» Records for the exercise:

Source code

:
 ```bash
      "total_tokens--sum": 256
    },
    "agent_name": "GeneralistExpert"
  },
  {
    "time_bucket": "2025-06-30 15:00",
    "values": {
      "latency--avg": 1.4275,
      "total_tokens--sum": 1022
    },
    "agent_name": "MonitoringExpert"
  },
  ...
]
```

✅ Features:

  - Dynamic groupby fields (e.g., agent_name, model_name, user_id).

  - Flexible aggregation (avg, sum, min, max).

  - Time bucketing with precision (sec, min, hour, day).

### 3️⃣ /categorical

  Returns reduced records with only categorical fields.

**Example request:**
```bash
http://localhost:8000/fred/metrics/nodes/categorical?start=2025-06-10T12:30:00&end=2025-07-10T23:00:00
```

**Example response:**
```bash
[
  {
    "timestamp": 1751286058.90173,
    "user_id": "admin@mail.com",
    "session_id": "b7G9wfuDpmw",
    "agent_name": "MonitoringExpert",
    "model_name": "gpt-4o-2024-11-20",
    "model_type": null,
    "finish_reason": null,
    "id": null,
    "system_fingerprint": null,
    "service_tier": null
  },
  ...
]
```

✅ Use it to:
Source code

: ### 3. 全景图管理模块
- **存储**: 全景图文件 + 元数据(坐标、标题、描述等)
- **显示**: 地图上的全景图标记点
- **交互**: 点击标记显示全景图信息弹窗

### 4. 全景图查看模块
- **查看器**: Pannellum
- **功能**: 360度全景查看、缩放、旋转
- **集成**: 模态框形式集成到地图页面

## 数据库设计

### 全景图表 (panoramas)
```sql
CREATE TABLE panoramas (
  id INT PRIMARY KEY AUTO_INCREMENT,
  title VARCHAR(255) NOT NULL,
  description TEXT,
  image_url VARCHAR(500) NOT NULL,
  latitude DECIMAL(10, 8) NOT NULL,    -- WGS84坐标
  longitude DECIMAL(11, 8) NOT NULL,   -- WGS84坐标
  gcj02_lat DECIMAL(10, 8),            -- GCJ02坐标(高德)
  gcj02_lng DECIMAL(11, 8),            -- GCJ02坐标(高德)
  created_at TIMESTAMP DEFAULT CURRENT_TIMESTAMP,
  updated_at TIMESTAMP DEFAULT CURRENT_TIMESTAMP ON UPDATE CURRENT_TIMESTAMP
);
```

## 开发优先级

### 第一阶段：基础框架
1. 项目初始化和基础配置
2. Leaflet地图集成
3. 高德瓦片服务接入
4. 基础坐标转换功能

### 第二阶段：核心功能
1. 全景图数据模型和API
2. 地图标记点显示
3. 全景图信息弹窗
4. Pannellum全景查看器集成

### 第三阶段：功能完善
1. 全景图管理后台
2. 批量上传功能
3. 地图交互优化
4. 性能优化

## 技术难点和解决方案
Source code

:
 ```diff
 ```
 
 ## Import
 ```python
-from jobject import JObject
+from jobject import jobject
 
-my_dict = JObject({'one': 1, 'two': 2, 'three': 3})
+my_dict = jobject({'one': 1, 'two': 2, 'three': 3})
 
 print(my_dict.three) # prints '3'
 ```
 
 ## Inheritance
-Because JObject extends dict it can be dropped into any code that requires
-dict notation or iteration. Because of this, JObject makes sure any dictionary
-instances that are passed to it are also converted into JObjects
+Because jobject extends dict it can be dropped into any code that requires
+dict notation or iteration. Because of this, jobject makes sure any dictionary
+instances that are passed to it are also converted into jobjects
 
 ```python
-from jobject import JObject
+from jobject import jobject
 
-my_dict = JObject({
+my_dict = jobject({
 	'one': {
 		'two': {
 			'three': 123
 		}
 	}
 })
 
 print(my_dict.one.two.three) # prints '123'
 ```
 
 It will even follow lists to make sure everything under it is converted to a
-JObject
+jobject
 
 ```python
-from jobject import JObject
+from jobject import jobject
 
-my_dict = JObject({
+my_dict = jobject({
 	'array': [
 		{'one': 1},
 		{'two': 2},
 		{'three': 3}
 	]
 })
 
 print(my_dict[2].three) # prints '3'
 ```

» Problem requirements: Nothing but the lines from the one holding "- **查看器**: Pannellum" through the end of the listing above should appear, each exactly as given.

» Response box:
- **查看器**: Pannellum
- **功能**: 360度全景查看、缩放、旋转
- **集成**: 模态框形式集成到地图页面

## 数据库设计

### 全景图表 (panoramas)
```sql
CREATE TABLE panoramas (
  id INT PRIMARY KEY AUTO_INCREMENT,
  title VARCHAR(255) NOT NULL,
  description TEXT,
  image_url VARCHAR(500) NOT NULL,
  latitude DECIMAL(10, 8) NOT NULL,    -- WGS84坐标
  longitude DECIMAL(11, 8) NOT NULL,   -- WGS84坐标
  gcj02_lat DECIMAL(10, 8),            -- GCJ02坐标(高德)
  gcj02_lng DECIMAL(11, 8),            -- GCJ02坐标(高德)
  created_at TIMESTAMP DEFAULT CURRENT_TIMESTAMP,
  updated_at TIMESTAMP DEFAULT CURRENT_TIMESTAMP ON UPDATE CURRENT_TIMESTAMP
);
```

## 开发优先级

### 第一阶段：基础框架
1. 项目初始化和基础配置
2. Leaflet地图集成
3. 高德瓦片服务接入
4. 基础坐标转换功能

### 第二阶段：核心功能
1. 全景图数据模型和API
2. 地图标记点显示
3. 全景图信息弹窗
4. Pannellum全景查看器集成

### 第三阶段：功能完善
1. 全景图管理后台
2. 批量上传功能
3. 地图交互优化
4. 性能优化

## 技术难点和解决方案
Source code

:
 ```diff
 ```
 
 ## Import
 ```python
-from jobject import JObject
+from jobject import jobject
 
-my_dict = JObject({'one': 1, 'two': 2, 'three': 3})
+my_dict = jobject({'one': 1, 'two': 2, 'three': 3})
 
 print(my_dict.three) # prints '3'
 ```
 
 ## Inheritance
-Because JObject extends dict it can be dropped into any code that requires
-dict notation or iteration. Because of this, JObject makes sure any dictionary
-instances that are passed to it are also converted into JObjects
+Because jobject extends dict it can be dropped into any code that requires
+dict notation or iteration. Because of this, jobject makes sure any dictionary
+instances that are passed to it are also converted into jobjects
 
 ```python
-from jobject import JObject
+from jobject import jobject
 
-my_dict = JObject({
+my_dict = jobject({
 	'one': {
 		'two': {
 			'three': 123
 		}
 	}
 })
 
 print(my_dict.one.two.three) # prints '123'
 ```
 
 It will even follow lists to make sure everything under it is converted to a
-JObject
+jobject
 
 ```python
-from jobject import JObject
+from jobject import jobject
 
-my_dict = JObject({
+my_dict = jobject({
 	'array': [
 		{'one': 1},
 		{'two': 2},
 		{'three': 3}
 	]
 })
 
 print(my_dict[2].three) # prints '3'
 ```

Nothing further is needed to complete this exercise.